Почему российское общество, как никогда, готово к перевороту
Андрей Мовчан
Эффект «отождествления с героем» в искусстве описан еще Фрейдом. Зрителю свойственно стремиться раздвинуть свои жизненные рамки через «принятие» на себя (сопереживание, стремление походить, акцепт морально-этических принципов, манеры поведения и пр.) образа героя, удовлетворяющего (благодаря работе автора) следующему «набору требований»: герой должен быть представлен подробно и внятно; его эмоции и желания должны быть открыты зрителю (читателю, слушателю – в дальнейшем я говорю «зрителю» только потому, что «из всех искусств для нас важнейшим является кино»); он должен проживать простой и понятный зрителю конфликт; он должен вызывать сочувствие.
Психологи отмечают три важные особенности «эффекта отождествления».
Во-первых, по статистике эффект проявляется примерно у 75–80% зрителей («индуцируемые зрители»). 20–25% являются «устойчивыми» к воздействию и оценивают героев вне зависимости от их «формата» в произведении.
Во-вторых, для появления эффекта герой не обязан обладать какими-либо определенными морально-этическими, физическими или интеллектуальными данными. Шерлок Холмс из «Собаки Баскервилей», Лапша из «Однажды в Америке», герои Шварценеггера и Вуди Аллена, Пьера Ришара и Девида Суше одинаково импонируют большинству зрителей, вызывая эффект отождествления. Важной частью эффекта является перенос морально-этических норм с отождествленного героя на зрителя. Зритель как бы временно утрачивает собственные принципы, подстраиваясь под героя. Кого волнует, что Лапша – психопат, мерзавец и наемный убийца? Большинство зрителей все равно сочувствует ему, часть – начинает подражать и вне кинозала.

..............................

**Задание**.
Перепишите часть статьи об эффекте отождествления от слов «Почему российское общество, как» до слов «должен вызывать сочувствие.» включительно, заменив «Фрейдом» на «Юнгом». Записи здесь никакой роли не играют.

**Набор записей**.
..............................

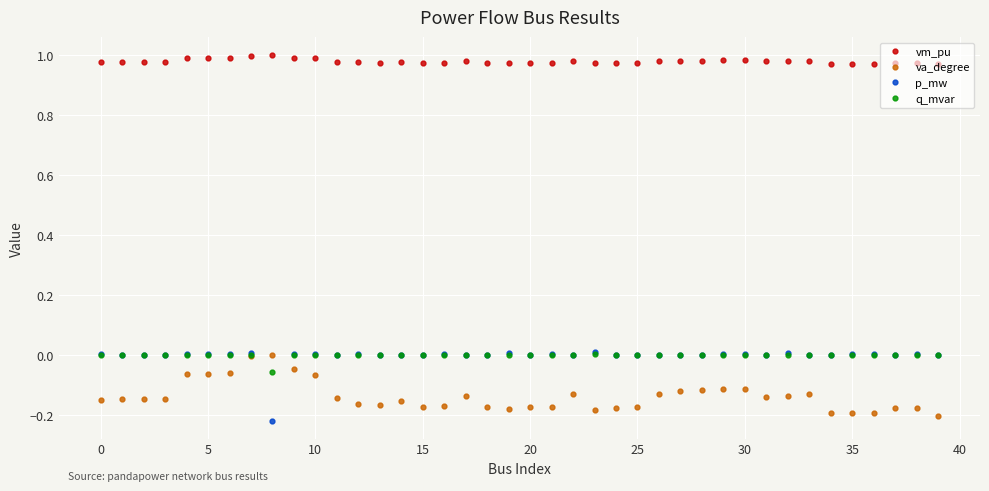

True or false: p_mw has more than 0 interior local peaks.

True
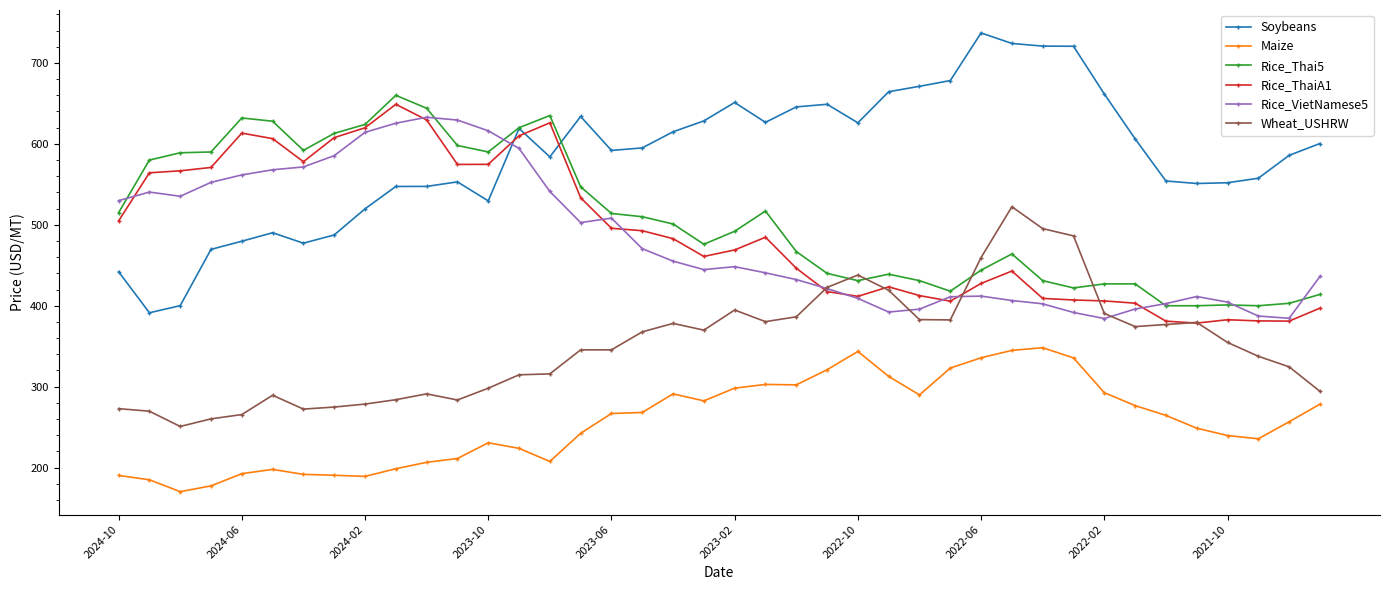

Which series has the widest spread of values?

Soybeans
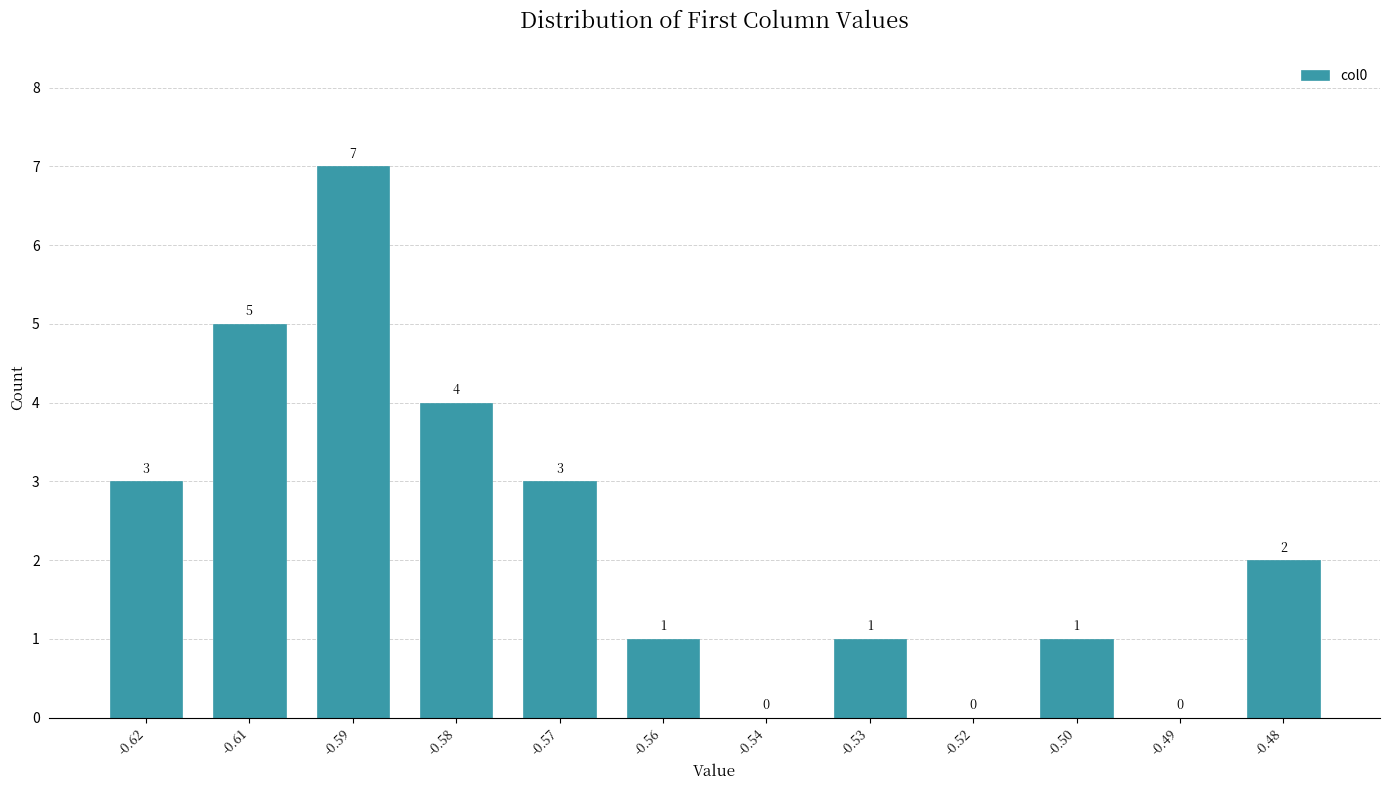

Reading right to left, list all the values displayed in this chart.

-0.48=2	-0.49=0	-0.50=1	-0.52=0	-0.53=1	-0.54=0	-0.56=1	-0.57=3	-0.58=4	-0.59=7	-0.61=5	-0.62=3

..............................

**Ответ на задание**.
Почему российское общество, как никогда, готово к перевороту
Андрей Мовчан
Эффект «отождествления с героем» в искусстве описан еще Юнгом. Зрителю свойственно стремиться раздвинуть свои жизненные рамки через «принятие» на себя (сопереживание, стремление походить, акцепт морально-этических принципов, манеры поведения и пр.) образа героя, удовлетворяющего (благодаря работе автора) следующему «набору требований»: герой должен быть представлен подробно и внятно; его эмоции и желания должны быть открыты зрителю (читателю, слушателю – в дальнейшем я говорю «зрителю» только потому, что «из всех искусств для нас важнейшим является кино»); он должен проживать простой и понятный зрителю конфликт; он должен вызывать сочувствие.